NaijaTalkTalk- Fighting insecurity with space technology

FGN2
Nigeria
The birth of the space age has spurred on a plethora of new ideas and ground-breaking technologies that are used in day-to-day living.  


In the  light of the global increase in the number and lethality of terrorist attacks, it has become imperative that Nigeria, states, and private citizens become more involved in a strategic vision to recognize, prepare for, and if possible prevent such events.

Space is being used today for defence purposes. The use of satellites to provide troops with vital field information protects lives and contributes tremendously to successes on the battlefield. There seems to be a cry against the weaponization of space, but it is already being used for these purposes. Intercontinental ballistic missiles use space to deliver their warheads. Satellites are used by military forces around the world to gather intelligence, guide missiles, and provide logistical information. 

Nigeria should adopt Geophysical Ground Penetrating Radar (GPR) solutions, resistivity and induced polarization, seismic reflection/refraction, vibration monitoring and forensic geophysics to combat crimes (from weapons or metallic barrels to human burials and bunkers). Geophysical methods have the potentials for the localization and mapping of buried objects beneath soil or the water. Forensic geophysics is an evolving technique that is gaining popularity and prestige in crime detection. Ground Penetrating Radar (GPR) employ radar pulses to do underground mapping of large areas of interest. Geophysical satellite imagery combined with the use of Geophysical Information Systems (GIS) can be put to work to quickly identify and track criminals in Nigeria.  The world has 20 countries with nuclear weapons technology. When these nuclear warheads are placed into ballistic missiles, they use space for the delivery. 
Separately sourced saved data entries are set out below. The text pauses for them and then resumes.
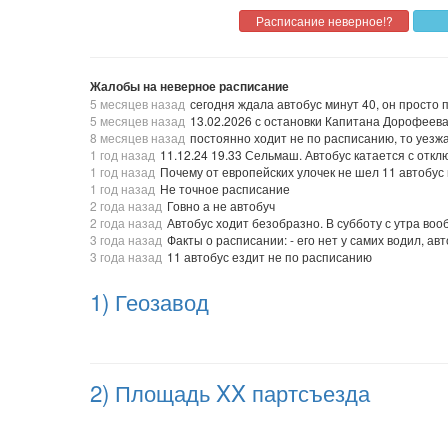
Жалобы на неверное расписание
5 месяцев назад
сегодня ждала автобус минут 40, он просто
5 месяцев назад
13.02.2026 с остановки Капитана Дорофеева 
8 месяцев назад
постоянно ходит не по расписанию, то уезжа
1 год назад
11.12.24 19.33 Сельмаш. Автобус катается с отк
1 год назад
Почему от европейских улочек не шел 11 автобус
1 год назад
Не точное расписание
2 года назад
Говно а не автобуч
2 года назад
Автобус ходит безобразно. В субботу с утра воо
3 года назад
Факты о расписании: - его нет у самих водил, а
3 года назад
11 автобус ездит не по расписанию
1) Геозавод
2) Площадь XX партсъезда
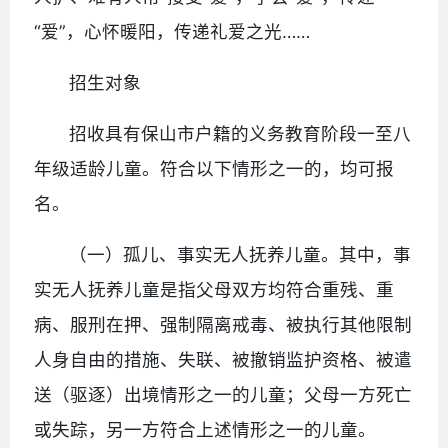
“爱”，心怀暖阳，传递礼爱之光……
招生对象
招收具有保山市户籍的义务教育阶段一至八
年级适龄儿童。符合以下情形之一的，均可报
名。
（一）孤儿、事实无人抚养儿童。其中，事
实无人抚养儿童是指父母双方均符合重残、重
病、服刑在押、强制隔离戒毒、被执行其他限制
人身自由的措施、失联、被撤销监护资格、被遣
送（驱逐）出境情形之一的儿童；父母一方死亡
或失踪，另一方符合上述情形之一的儿童。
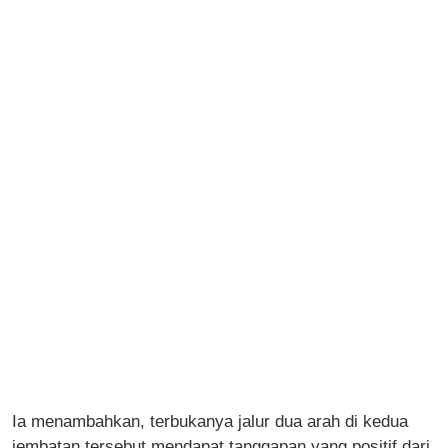
Ia menambahkan, terbukanya jalur dua arah di kedua
jembatan tersebut mendapat tanggapan yang positif dari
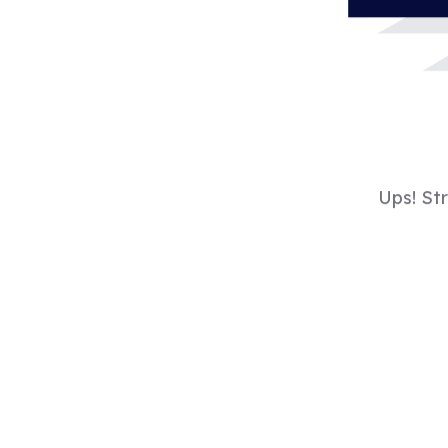
Ups! St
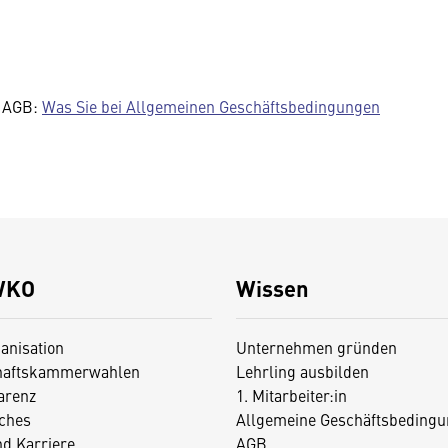
n AGB:
Was Sie bei Allgemeinen Geschäftsbedingungen
WKO
Wissen
anisation
Unternehmen gründen
haftskammerwahlen
Lehrling ausbilden
arenz
1. Mitarbeiter:in
iches
Allgemeine Geschäftsbedingu
nd Karriere
AGB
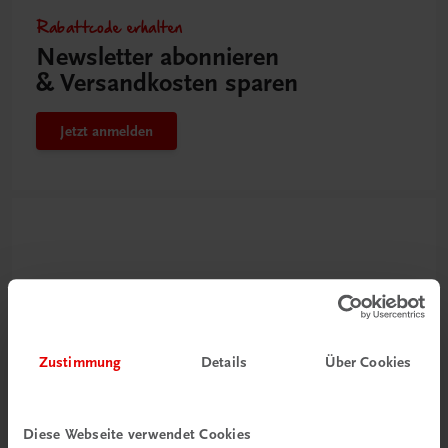
Rabattcode erhalten
Newsletter abonnieren
& Versandkosten sparen
Jetzt anmelden
Zustimmung
Details
Über Cookies
Neu zur DigiBox
Videos mit
Diese Webseite verwendet Cookies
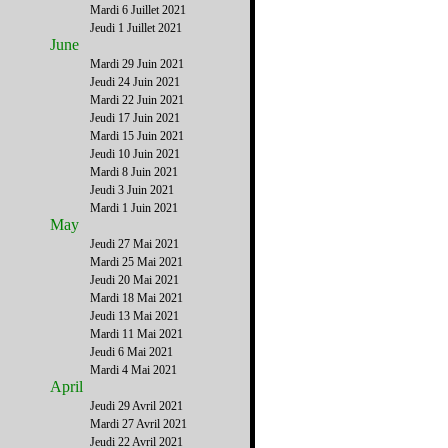
Mardi 6 Juillet 2021
Jeudi 1 Juillet 2021
June
Mardi 29 Juin 2021
Jeudi 24 Juin 2021
Mardi 22 Juin 2021
Jeudi 17 Juin 2021
Mardi 15 Juin 2021
Jeudi 10 Juin 2021
Mardi 8 Juin 2021
Jeudi 3 Juin 2021
Mardi 1 Juin 2021
May
Jeudi 27 Mai 2021
Mardi 25 Mai 2021
Jeudi 20 Mai 2021
Mardi 18 Mai 2021
Jeudi 13 Mai 2021
Mardi 11 Mai 2021
Jeudi 6 Mai 2021
Mardi 4 Mai 2021
April
Jeudi 29 Avril 2021
Mardi 27 Avril 2021
Jeudi 22 Avril 2021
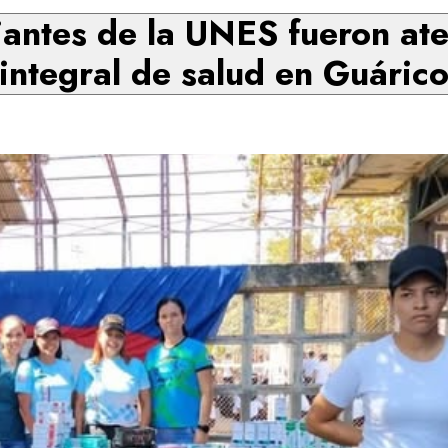
antes de la UNES fueron at
integral de salud en Guáric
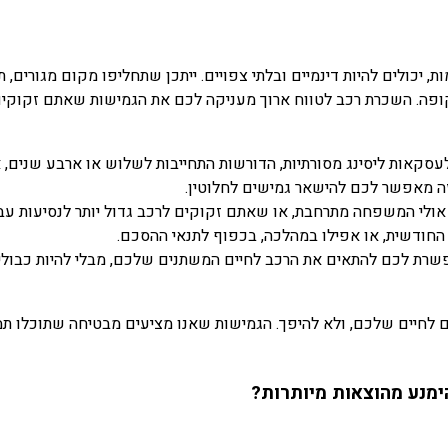
 יכולים להיות דינמיים ובלתי צפויים. ייתכן שתחליפו מקום מגורים,
ופה. השכרת רכב לטווח ארוך מעניקה לכם את הגמישות שאתם זקוקים
עסקאות ליסינג מסורתיות, הדורשות התחייבות לשלוש או ארבע שנים, 
זה מאפשר לכם להישאר גמישים לחלוטין.
ולי המשפחה מתרחבת, או שאתם זקוקים לרכב גדול יותר לנסיעות ע
חודשית, או אפילו במהלכה, בכפוף לתנאי ההסכם.
שרת לכם להתאים את הרכב לחיים המשתנים שלכם, מבלי להיות כבול
 לחיים שלכם, ולא להיפך. הגמישות שאנו מציעים מבטיחה שתוכלו תמ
For the national security of the Nigeria government, it is necessary to explore, design, and develop many types of space-based defence systems to eliminate the threat of nuclear missiles detonating over Nigeria soil. Other missile defence systems such as sea and land-based installations need to continually be deployed around the globe to stop a missile in the first or second stage of its flight. Space-based defence systems should be considered the last effort at stopping a nuclear missile in the flight before detonation.

The use of geophysical methods, especially those derived from seismological studies of the Earth, can also provide information about remote events. Analysis of seismograms produced by an explosion, for example, will show that a small initial explosion was followed by a much larger explosion that produced vibrations equivalent to those from an earthquake magnitude. This information will be used to infer the size of the explosion.  Nigeria should  intensify  effort towards launching of spacecraft indigenously. We have to develop a robust launch vehicle program. Fruitful co-operation with other space faring nations, international borders and the developing world should be one of the main characteristics of Nigeria space program.

Geoscience methods are increasingly being utilised in criminal, environmental and humanitarian forensic investigations, and the use of such methods is supported by a growing body of experimental and theoretical research. Geoscience search techniques can complement traditional methodologies in the search for buried objects, including clandestine graves, weapons, explosives, drugs, illegal weapons, hazardous waste and vehicles. Geophysical satellite imagery combined with the use of Geophysical information Systems (GIS) can be put to work to quickly identify and track criminals in Nigeria and across the borders. 

Forensic geophysics, defined as ‘the application of physical methods related to legal investigations’ is still uncommon in normal Nigeria police practice compared to more conventional methods (aerial survey/ photographs and remote sensing, site walking by anthropologists and archaeologists, cadaver dogs excavation). Although more routinely used in engineering and archaeological applications, near-surface geophysical techniques, and particularly Ground Penetrating Radar (GPR), have been used with varying degrees of success to locate unmarked cemetery graves or mass graves (such as in the Iraq case or the victims of the Spanish flu  and in murder investigations to locate shallow clandestine burials . Because of the legally sensitive nature of the subject, little background literature is still available on the use of geophysical methods in criminal investigations. 

Forensic geophysical investigations will rapidly and non-invasively be utilised to survey a site, identify anomalous areas for eventual excavations and even establish the potential burial characteristics (e.g. target depth, orientation, size, distribution and condition). Multi-disciplinary studies have shown to improve the detection of clandestine burials. Locating individual archaeological graves or clandestine cadavers after a long period of burial is generally problematic, because of limited skeletal remains and soil compaction. The existing published geophysical reports on simulated clandestine graves either use a single technique, usually GPR or bulk ground resistivity, which are considered to be the most successful techniques under favourable ground conditions, or are related to unrealistic sites. 

The success of geophysical techniques to locate a clandestine grave is very site and time dependent because of variations in ground material type and distribution, soil water content, local climate, season, and level amount of cadaver decomposition (ranging from incomplete to skeletonised). Forensic geophysical datasets in urban environments are particularly difficult to analyse and interpret due to the often heterogeneous nature of survey sites that are dominantly ‘made ground’ masking the often subtle geophysical response from a clandestine. Several geophysical techniques over simulated urban clandestine graves  can  be utilised in Nigeria.